Listens to great music on the walk to work.Colleagues: “You look tired.”
CAT: so thirsty
ME: *gives water*
CAT: *knocks bowl over on purpose*
CAT: hey! dying of thirst here
Thanks for always acting surprised by breakfast in bed like you slept right through the great pots and pans avalanche of 6:45 AM.
Happy Mother’s Day
Me: we’ve got to get this teenager out of the house
Her: great, you can teach him to drive
Me: *googling “affordable college no high school diploma”*
If you say married people aren’t having sex, you have obviously never sat in a hotel bar & watched them pick up strangers.

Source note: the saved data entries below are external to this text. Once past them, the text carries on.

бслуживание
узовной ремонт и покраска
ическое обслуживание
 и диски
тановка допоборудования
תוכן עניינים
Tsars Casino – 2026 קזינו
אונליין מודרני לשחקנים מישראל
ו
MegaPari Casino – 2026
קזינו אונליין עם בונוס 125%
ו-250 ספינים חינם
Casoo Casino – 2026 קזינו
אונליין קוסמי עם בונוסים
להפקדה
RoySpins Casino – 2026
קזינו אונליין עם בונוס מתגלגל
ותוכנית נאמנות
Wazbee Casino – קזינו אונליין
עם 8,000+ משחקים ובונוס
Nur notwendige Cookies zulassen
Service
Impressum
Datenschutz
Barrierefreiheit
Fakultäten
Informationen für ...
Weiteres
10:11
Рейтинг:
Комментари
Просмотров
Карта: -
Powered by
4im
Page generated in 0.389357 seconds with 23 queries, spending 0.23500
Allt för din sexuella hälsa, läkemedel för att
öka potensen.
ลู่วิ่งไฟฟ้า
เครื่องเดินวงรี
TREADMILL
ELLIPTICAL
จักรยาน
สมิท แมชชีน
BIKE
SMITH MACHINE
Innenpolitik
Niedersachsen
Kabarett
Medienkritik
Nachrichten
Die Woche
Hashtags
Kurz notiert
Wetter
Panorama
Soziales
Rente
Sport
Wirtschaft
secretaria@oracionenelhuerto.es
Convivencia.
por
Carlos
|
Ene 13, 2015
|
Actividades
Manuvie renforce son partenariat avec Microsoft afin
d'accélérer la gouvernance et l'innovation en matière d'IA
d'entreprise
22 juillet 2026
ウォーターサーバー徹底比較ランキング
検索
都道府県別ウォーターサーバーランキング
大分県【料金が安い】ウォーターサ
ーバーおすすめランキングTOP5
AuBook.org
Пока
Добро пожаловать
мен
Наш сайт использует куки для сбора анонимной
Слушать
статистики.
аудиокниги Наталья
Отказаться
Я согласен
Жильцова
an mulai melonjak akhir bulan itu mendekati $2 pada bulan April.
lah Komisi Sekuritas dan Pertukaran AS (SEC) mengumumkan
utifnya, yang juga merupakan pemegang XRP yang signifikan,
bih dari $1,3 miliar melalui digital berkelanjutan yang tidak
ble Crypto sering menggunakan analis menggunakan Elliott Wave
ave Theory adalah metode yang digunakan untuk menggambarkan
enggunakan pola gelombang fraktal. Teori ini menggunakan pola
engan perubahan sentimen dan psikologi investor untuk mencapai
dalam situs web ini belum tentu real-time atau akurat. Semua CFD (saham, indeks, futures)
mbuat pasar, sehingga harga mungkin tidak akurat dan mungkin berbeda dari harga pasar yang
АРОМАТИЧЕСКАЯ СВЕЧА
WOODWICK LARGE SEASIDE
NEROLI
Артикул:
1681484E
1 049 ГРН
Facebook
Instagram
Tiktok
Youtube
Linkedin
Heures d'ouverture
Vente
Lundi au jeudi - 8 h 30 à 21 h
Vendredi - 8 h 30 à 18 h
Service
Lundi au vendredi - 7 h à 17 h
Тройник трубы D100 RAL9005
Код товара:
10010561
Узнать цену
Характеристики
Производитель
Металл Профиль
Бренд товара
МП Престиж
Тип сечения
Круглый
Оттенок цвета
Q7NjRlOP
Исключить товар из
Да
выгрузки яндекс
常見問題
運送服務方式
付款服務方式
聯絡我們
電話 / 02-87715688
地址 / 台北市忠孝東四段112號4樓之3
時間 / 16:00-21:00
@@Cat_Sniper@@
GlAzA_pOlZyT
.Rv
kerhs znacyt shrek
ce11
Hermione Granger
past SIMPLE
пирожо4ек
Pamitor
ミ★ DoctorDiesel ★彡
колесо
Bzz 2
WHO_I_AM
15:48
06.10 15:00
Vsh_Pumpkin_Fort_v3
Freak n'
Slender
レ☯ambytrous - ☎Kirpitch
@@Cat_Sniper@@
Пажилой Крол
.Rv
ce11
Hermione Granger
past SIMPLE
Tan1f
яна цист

Remember back in season one of Covid, when we thought maybe we’d be in this for just five seasons like Breaking Bad, and now it’s like, surprise y’all, this is Grey’s Anatomy.
My wife and I couldn’t agree about whether or not I’m her hero. She’s in the bathroom right now and I’ve hid the toilet paper. We’re about to resolve this.
I don’t want to brag but I can still fit into the same clothes I wore an hour ago.
I hope someday you’ll find it in your heart to murder me.
[post-apocalypse open mic]
Me: So…how’s everyone’s bone health tonight? Vitamin D & calcium levels looking gooood??
Crowd: *rickets*
Meditation is fun when you want to do nothing for an hour but still feel a sense of accomplishment.
Whatever doesn’t kill you TRIED TO KILL YOU!
Never, ever ask a woman if she’s pregnant unless you see an actual baby being born. Even then, act surprised.
my glass coffin company “remains to be seen” is not doing as well as i thought it would.
I own workout clothes for the same reason my buddies in high school bought condoms: I like to pretend there’s a chance I’ll need them.
“You’re attachment is too large,” my computer tells me.
I blush. “My eyes are up here,” I respond coyly.
Winnie the Pooh is an addict who doesn’t wear pants and lives in the woods. If he were a person, he’d be the first suspect in every crime.
Drunk octopus wants to fight. He will rip your coat off your back.
“Thats a killer dirt bike you’ve got, man!”
*dirt bike holds a knife to your throat*
Believe me…I know.
I could’ve chosen a life of crime but it seems like it would interfere with my 9pm bedtime.
You can take your favorite hat on vacation or you can take a junk hat in case you lose it. I have forgotten both.
her: my therapist keeps canceling appointments to go on vacation to who knows where
me: [under breath] whereapist
Gentleman, want to make your lady feel special? Place her picture in the kitchen, and write employee of the month.